§ **Exercise brief**
Can you reproduce, character for character, the part of the listing below that opens with the line containing "### **Phase 3: Validation (15 minutes)**" and closes with the line containing "4. Update authentication", with both of those lines included?

§ **Listed entries**
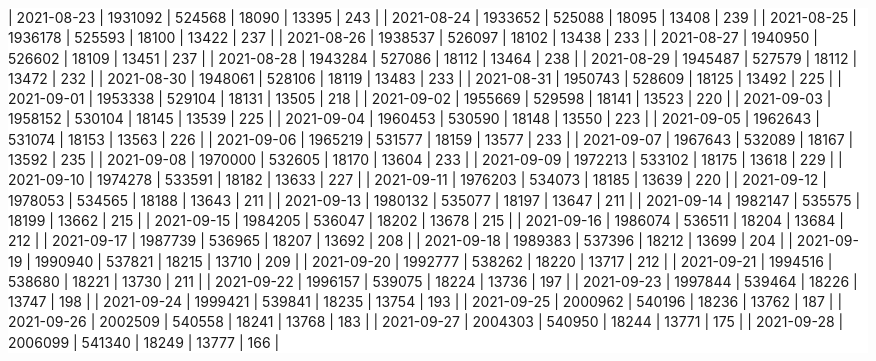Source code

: | 2021-08-23 | 1931092 | 524568 | 18090 | 13395 | 243 |
| 2021-08-24 | 1933652 | 525088 | 18095 | 13408 | 239 |
| 2021-08-25 | 1936178 | 525593 | 18100 | 13422 | 237 |
| 2021-08-26 | 1938537 | 526097 | 18102 | 13438 | 233 |
| 2021-08-27 | 1940950 | 526602 | 18109 | 13451 | 237 |
| 2021-08-28 | 1943284 | 527086 | 18112 | 13464 | 238 |
| 2021-08-29 | 1945487 | 527579 | 18112 | 13472 | 232 |
| 2021-08-30 | 1948061 | 528106 | 18119 | 13483 | 233 |
| 2021-08-31 | 1950743 | 528609 | 18125 | 13492 | 225 |
| 2021-09-01 | 1953338 | 529104 | 18131 | 13505 | 218 |
| 2021-09-02 | 1955669 | 529598 | 18141 | 13523 | 220 |
| 2021-09-03 | 1958152 | 530104 | 18145 | 13539 | 225 |
| 2021-09-04 | 1960453 | 530590 | 18148 | 13550 | 223 |
| 2021-09-05 | 1962643 | 531074 | 18153 | 13563 | 226 |
| 2021-09-06 | 1965219 | 531577 | 18159 | 13577 | 233 |
| 2021-09-07 | 1967643 | 532089 | 18167 | 13592 | 235 |
| 2021-09-08 | 1970000 | 532605 | 18170 | 13604 | 233 |
| 2021-09-09 | 1972213 | 533102 | 18175 | 13618 | 229 |
| 2021-09-10 | 1974278 | 533591 | 18182 | 13633 | 227 |
| 2021-09-11 | 1976203 | 534073 | 18185 | 13639 | 220 |
| 2021-09-12 | 1978053 | 534565 | 18188 | 13643 | 211 |
| 2021-09-13 | 1980132 | 535077 | 18197 | 13647 | 211 |
| 2021-09-14 | 1982147 | 535575 | 18199 | 13662 | 215 |
| 2021-09-15 | 1984205 | 536047 | 18202 | 13678 | 215 |
| 2021-09-16 | 1986074 | 536511 | 18204 | 13684 | 212 |
| 2021-09-17 | 1987739 | 536965 | 18207 | 13692 | 208 |
| 2021-09-18 | 1989383 | 537396 | 18212 | 13699 | 204 |
| 2021-09-19 | 1990940 | 537821 | 18215 | 13710 | 209 |
| 2021-09-20 | 1992777 | 538262 | 18220 | 13717 | 212 |
| 2021-09-21 | 1994516 | 538680 | 18221 | 13730 | 211 |
| 2021-09-22 | 1996157 | 539075 | 18224 | 13736 | 197 |
| 2021-09-23 | 1997844 | 539464 | 18226 | 13747 | 198 |
| 2021-09-24 | 1999421 | 539841 | 18235 | 13754 | 193 |
| 2021-09-25 | 2000962 | 540196 | 18236 | 13762 | 187 |
| 2021-09-26 | 2002509 | 540558 | 18241 | 13768 | 183 |
| 2021-09-27 | 2004303 | 540950 | 18244 | 13771 | 175 |
| 2021-09-28 | 2006099 | 541340 | 18249 | 13777 | 166 |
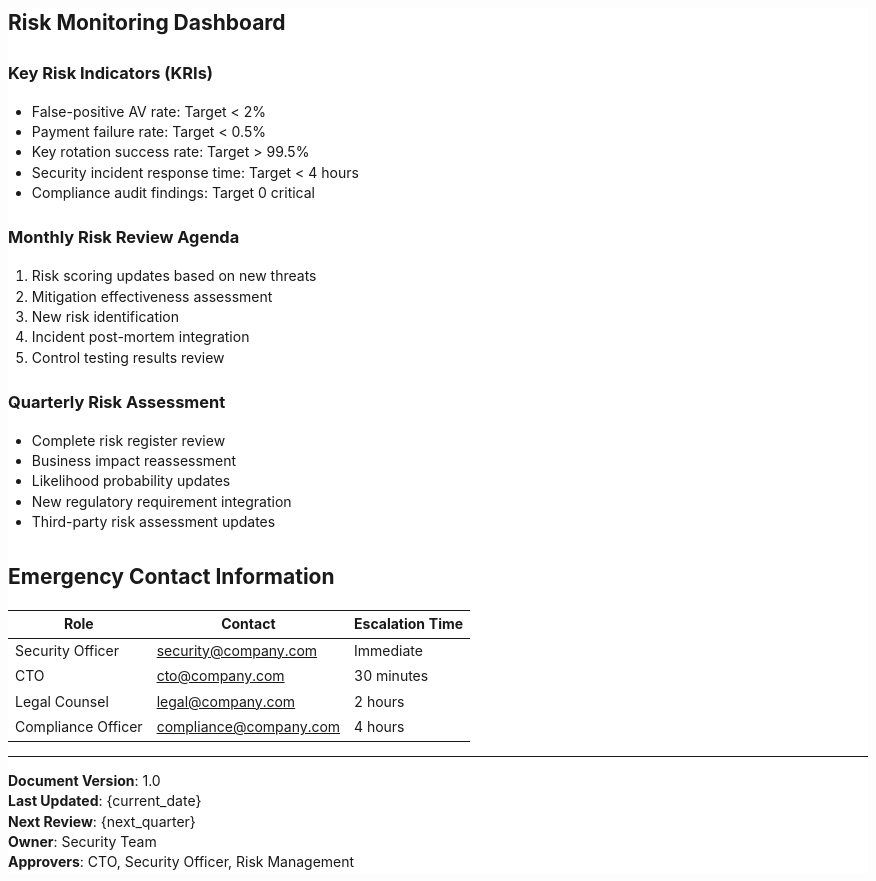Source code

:## Risk Monitoring Dashboard

### Key Risk Indicators (KRIs)
- False-positive AV rate: Target < 2%
- Payment failure rate: Target < 0.5%
- Key rotation success rate: Target > 99.5%
- Security incident response time: Target < 4 hours
- Compliance audit findings: Target 0 critical

### Monthly Risk Review Agenda
1. Risk scoring updates based on new threats
2. Mitigation effectiveness assessment
3. New risk identification
4. Incident post-mortem integration
5. Control testing results review

### Quarterly Risk Assessment
- Complete risk register review
- Business impact reassessment
- Likelihood probability updates
- New regulatory requirement integration
- Third-party risk assessment updates

## Emergency Contact Information

| Role | Contact | Escalation Time |
|------|---------|----------------|
| Security Officer | security@company.com | Immediate |
| CTO | cto@company.com | 30 minutes |
| Legal Counsel | legal@company.com | 2 hours |
| Compliance Officer | compliance@company.com | 4 hours |

---

**Document Version**: 1.0  
**Last Updated**: {current_date}  
**Next Review**: {next_quarter}  
**Owner**: Security Team  
**Approvers**: CTO, Security Officer, Risk Management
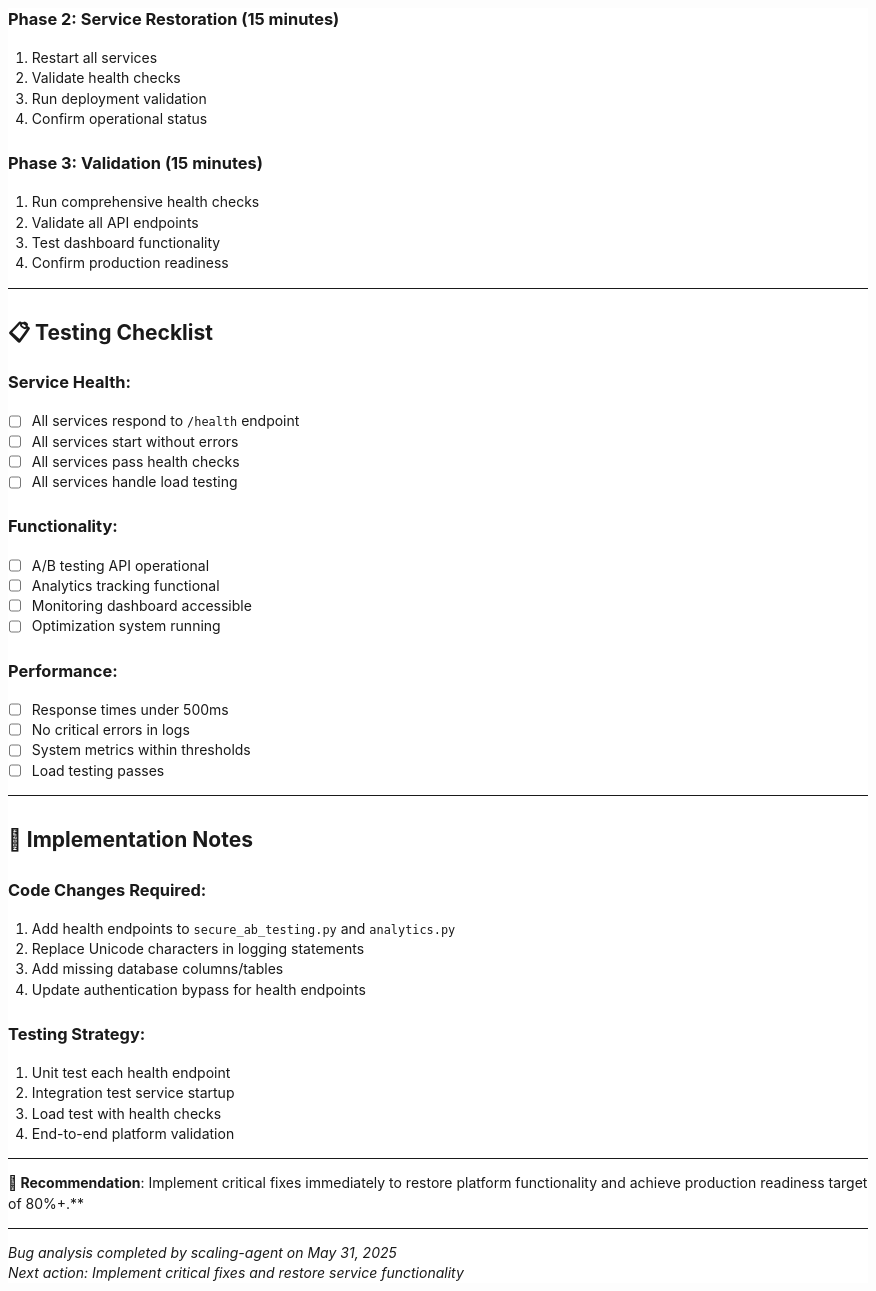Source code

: ### **Phase 2: Service Restoration (15 minutes)**
1. Restart all services
2. Validate health checks
3. Run deployment validation
4. Confirm operational status

### **Phase 3: Validation (15 minutes)**
1. Run comprehensive health checks
2. Validate all API endpoints
3. Test dashboard functionality
4. Confirm production readiness

---

## 📋 Testing Checklist

### **Service Health**:
- [ ] All services respond to `/health` endpoint
- [ ] All services start without errors
- [ ] All services pass health checks
- [ ] All services handle load testing

### **Functionality**:
- [ ] A/B testing API operational
- [ ] Analytics tracking functional
- [ ] Monitoring dashboard accessible
- [ ] Optimization system running

### **Performance**:
- [ ] Response times under 500ms
- [ ] No critical errors in logs
- [ ] System metrics within thresholds
- [ ] Load testing passes

---

## 🔧 Implementation Notes

### **Code Changes Required**:
1. Add health endpoints to `secure_ab_testing.py` and `analytics.py`
2. Replace Unicode characters in logging statements
3. Add missing database columns/tables
4. Update authentication bypass for health endpoints

### **Testing Strategy**:
1. Unit test each health endpoint
2. Integration test service startup
3. Load test with health checks
4. End-to-end platform validation

---

**🎯 Recommendation**: Implement critical fixes immediately to restore platform functionality and achieve production readiness target of 80%+.**

---

*Bug analysis completed by scaling-agent on May 31, 2025*  
*Next action: Implement critical fixes and restore service functionality* 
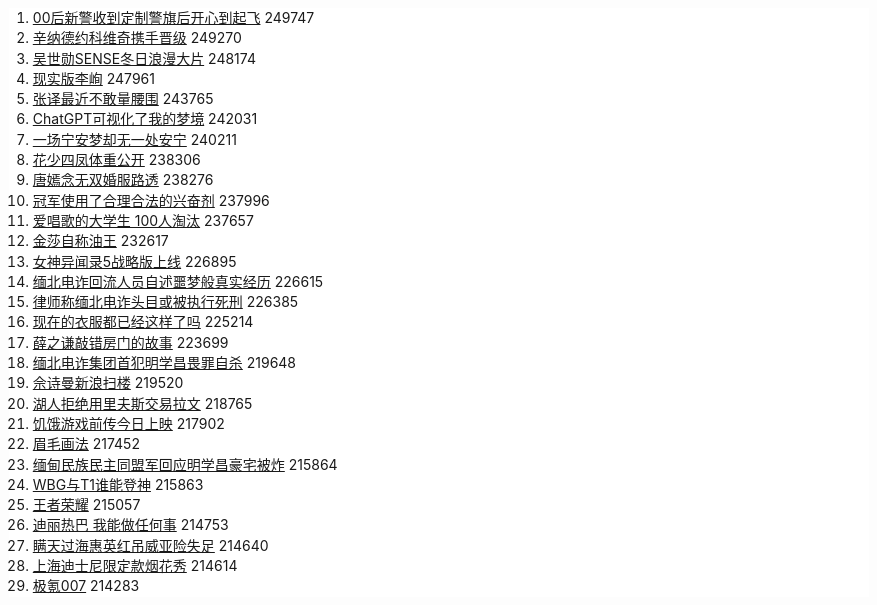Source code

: 1. [00后新警收到定制警旗后开心到起飞](https://s.weibo.com/weibo?q=%2300%E5%90%8E%E6%96%B0%E8%AD%A6%E6%94%B6%E5%88%B0%E5%AE%9A%E5%88%B6%E8%AD%A6%E6%97%97%E5%90%8E%E5%BC%80%E5%BF%83%E5%88%B0%E8%B5%B7%E9%A3%9E%23&t=31&band_rank=50&Refer=top) 249747
1. [辛纳德约科维奇携手晋级](https://s.weibo.com/weibo?q=%E8%BE%9B%E7%BA%B3%E5%BE%B7%E7%BA%A6%E7%A7%91%E7%BB%B4%E5%A5%87%E6%90%BA%E6%89%8B%E6%99%8B%E7%BA%A7&t=31&band_rank=9&Refer=top) 249270
1. [吴世勋SENSE冬日浪漫大片](https://s.weibo.com/weibo?q=%23%E5%90%B4%E4%B8%96%E5%8B%8BSENSE%E5%86%AC%E6%97%A5%E6%B5%AA%E6%BC%AB%E5%A4%A7%E7%89%87%23&t=31&band_rank=22&Refer=top) 248174
1. [现实版李峋](https://s.weibo.com/weibo?q=%23%E7%8E%B0%E5%AE%9E%E7%89%88%E6%9D%8E%E5%B3%8B%23&t=31&band_rank=19&Refer=top) 247961
1. [张译最近不敢量腰围](https://s.weibo.com/weibo?q=%E5%BC%A0%E8%AF%91%E6%9C%80%E8%BF%91%E4%B8%8D%E6%95%A2%E9%87%8F%E8%85%B0%E5%9B%B4&t=31&band_rank=47&Refer=top) 243765
1. [ChatGPT可视化了我的梦境](https://s.weibo.com/weibo?q=ChatGPT%E5%8F%AF%E8%A7%86%E5%8C%96%E4%BA%86%E6%88%91%E7%9A%84%E6%A2%A6%E5%A2%83&t=31&band_rank=31&Refer=top) 242031
1. [一场宁安梦却无一处安宁](https://s.weibo.com/weibo?q=%E4%B8%80%E5%9C%BA%E5%AE%81%E5%AE%89%E6%A2%A6%E5%8D%B4%E6%97%A0%E4%B8%80%E5%A4%84%E5%AE%89%E5%AE%81&t=31&band_rank=27&Refer=top) 240211
1. [花少四凤体重公开](https://s.weibo.com/weibo?q=%23%E8%8A%B1%E5%B0%91%E5%9B%9B%E5%87%A4%E4%BD%93%E9%87%8D%E5%85%AC%E5%BC%80%23&t=31&band_rank=27&Refer=top) 238306
1. [唐嫣念无双婚服路透](https://s.weibo.com/weibo?q=%23%E5%94%90%E5%AB%A3%E5%BF%B5%E6%97%A0%E5%8F%8C%E5%A9%9A%E6%9C%8D%E8%B7%AF%E9%80%8F%23&t=31&band_rank=33&Refer=top) 238276
1. [冠军使用了合理合法的兴奋剂](https://s.weibo.com/weibo?q=%E5%86%A0%E5%86%9B%E4%BD%BF%E7%94%A8%E4%BA%86%E5%90%88%E7%90%86%E5%90%88%E6%B3%95%E7%9A%84%E5%85%B4%E5%A5%8B%E5%89%82&t=31&band_rank=32&Refer=top) 237996
1. [爱唱歌的大学生 100人淘汰](https://s.weibo.com/weibo?q=%E7%88%B1%E5%94%B1%E6%AD%8C%E7%9A%84%E5%A4%A7%E5%AD%A6%E7%94%9F%20100%E4%BA%BA%E6%B7%98%E6%B1%B0&t=31&band_rank=43&Refer=top) 237657
1. [金莎自称油王](https://s.weibo.com/weibo?q=%E9%87%91%E8%8E%8E%E8%87%AA%E7%A7%B0%E6%B2%B9%E7%8E%8B&t=31&band_rank=28&Refer=top) 232617
1. [女神异闻录5战略版上线](https://s.weibo.com/weibo?q=%23%E5%A5%B3%E7%A5%9E%E5%BC%82%E9%97%BB%E5%BD%955%E6%88%98%E7%95%A5%E7%89%88%E4%B8%8A%E7%BA%BF%23&t=31&band_rank=24&Refer=top) 226895
1. [缅北电诈回流人员自述噩梦般真实经历](https://s.weibo.com/weibo?q=%23%E7%BC%85%E5%8C%97%E7%94%B5%E8%AF%88%E5%9B%9E%E6%B5%81%E4%BA%BA%E5%91%98%E8%87%AA%E8%BF%B0%E5%99%A9%E6%A2%A6%E8%88%AC%E7%9C%9F%E5%AE%9E%E7%BB%8F%E5%8E%86%23&t=31&band_rank=48&Refer=top) 226615
1. [律师称缅北电诈头目或被执行死刑](https://s.weibo.com/weibo?q=%23%E5%BE%8B%E5%B8%88%E7%A7%B0%E7%BC%85%E5%8C%97%E7%94%B5%E8%AF%88%E5%A4%B4%E7%9B%AE%E6%88%96%E8%A2%AB%E6%89%A7%E8%A1%8C%E6%AD%BB%E5%88%91%23&t=31&band_rank=50&Refer=top) 226385
1. [现在的衣服都已经这样了吗](https://s.weibo.com/weibo?q=%E7%8E%B0%E5%9C%A8%E7%9A%84%E8%A1%A3%E6%9C%8D%E9%83%BD%E5%B7%B2%E7%BB%8F%E8%BF%99%E6%A0%B7%E4%BA%86%E5%90%97&t=31&band_rank=40&Refer=top) 225214
1. [薛之谦敲错房门的故事](https://s.weibo.com/weibo?q=%23%E8%96%9B%E4%B9%8B%E8%B0%A6%E6%95%B2%E9%94%99%E6%88%BF%E9%97%A8%E7%9A%84%E6%95%85%E4%BA%8B%23&t=31&band_rank=31&Refer=top) 223699
1. [缅北电诈集团首犯明学昌畏罪自杀](https://s.weibo.com/weibo?q=%23%E7%BC%85%E5%8C%97%E7%94%B5%E8%AF%88%E9%9B%86%E5%9B%A2%E9%A6%96%E7%8A%AF%E6%98%8E%E5%AD%A6%E6%98%8C%E7%95%8F%E7%BD%AA%E8%87%AA%E6%9D%80%23&t=31&band_rank=18&Refer=top) 219648
1. [佘诗曼新浪扫楼](https://s.weibo.com/weibo?q=%E4%BD%98%E8%AF%97%E6%9B%BC%E6%96%B0%E6%B5%AA%E6%89%AB%E6%A5%BC&t=31&band_rank=36&Refer=top) 219520
1. [湖人拒绝用里夫斯交易拉文](https://s.weibo.com/weibo?q=%23%E6%B9%96%E4%BA%BA%E6%8B%92%E7%BB%9D%E7%94%A8%E9%87%8C%E5%A4%AB%E6%96%AF%E4%BA%A4%E6%98%93%E6%8B%89%E6%96%87%23&t=31&band_rank=26&Refer=top) 218765
1. [饥饿游戏前传今日上映](https://s.weibo.com/weibo?q=%23%E9%A5%A5%E9%A5%BF%E6%B8%B8%E6%88%8F%E5%89%8D%E4%BC%A0%E4%BB%8A%E6%97%A5%E4%B8%8A%E6%98%A0%23&t=31&band_rank=30&Refer=top) 217902
1. [眉毛画法](https://s.weibo.com/weibo?q=%E7%9C%89%E6%AF%9B%E7%94%BB%E6%B3%95&t=31&band_rank=32&Refer=top) 217452
1. [缅甸民族民主同盟军回应明学昌豪宅被炸](https://s.weibo.com/weibo?q=%23%E7%BC%85%E7%94%B8%E6%B0%91%E6%97%8F%E6%B0%91%E4%B8%BB%E5%90%8C%E7%9B%9F%E5%86%9B%E5%9B%9E%E5%BA%94%E6%98%8E%E5%AD%A6%E6%98%8C%E8%B1%AA%E5%AE%85%E8%A2%AB%E7%82%B8%23&t=31&band_rank=23&Refer=top) 215864
1. [WBG与T1谁能登神](https://s.weibo.com/weibo?q=%23WBG%E4%B8%8ET1%E8%B0%81%E8%83%BD%E7%99%BB%E7%A5%9E%23&t=31&band_rank=43&Refer=top) 215863
1. [王者荣耀](https://s.weibo.com/weibo?q=%E7%8E%8B%E8%80%85%E8%8D%A3%E8%80%80&t=31&band_rank=24&Refer=top) 215057
1. [迪丽热巴 我能做任何事](https://s.weibo.com/weibo?q=%E8%BF%AA%E4%B8%BD%E7%83%AD%E5%B7%B4%20%E6%88%91%E8%83%BD%E5%81%9A%E4%BB%BB%E4%BD%95%E4%BA%8B&t=31&band_rank=25&Refer=top) 214753
1. [瞒天过海惠英红吊威亚险失足](https://s.weibo.com/weibo?q=%23%E7%9E%92%E5%A4%A9%E8%BF%87%E6%B5%B7%E6%83%A0%E8%8B%B1%E7%BA%A2%E5%90%8A%E5%A8%81%E4%BA%9A%E9%99%A9%E5%A4%B1%E8%B6%B3%23&t=31&band_rank=27&Refer=top) 214640
1. [上海迪士尼限定款烟花秀](https://s.weibo.com/weibo?q=%23%E4%B8%8A%E6%B5%B7%E8%BF%AA%E5%A3%AB%E5%B0%BC%E9%99%90%E5%AE%9A%E6%AC%BE%E7%83%9F%E8%8A%B1%E7%A7%80%23&t=31&band_rank=49&Refer=top) 214614
1. [极氪007](https://s.weibo.com/weibo?q=%E6%9E%81%E6%B0%AA007&t=31&band_rank=26&Refer=top) 214283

§ **Solution to this task**
### **Phase 3: Validation (15 minutes)**
1. Run comprehensive health checks
2. Validate all API endpoints
3. Test dashboard functionality
4. Confirm production readiness

---

## 📋 Testing Checklist

### **Service Health**:
- [ ] All services respond to `/health` endpoint
- [ ] All services start without errors
- [ ] All services pass health checks
- [ ] All services handle load testing

### **Functionality**:
- [ ] A/B testing API operational
- [ ] Analytics tracking functional
- [ ] Monitoring dashboard accessible
- [ ] Optimization system running

### **Performance**:
- [ ] Response times under 500ms
- [ ] No critical errors in logs
- [ ] System metrics within thresholds
- [ ] Load testing passes

---

## 🔧 Implementation Notes

### **Code Changes Required**:
1. Add health endpoints to `secure_ab_testing.py` and `analytics.py`
2. Replace Unicode characters in logging statements
3. Add missing database columns/tables
4. Update authentication bypass for health endpoints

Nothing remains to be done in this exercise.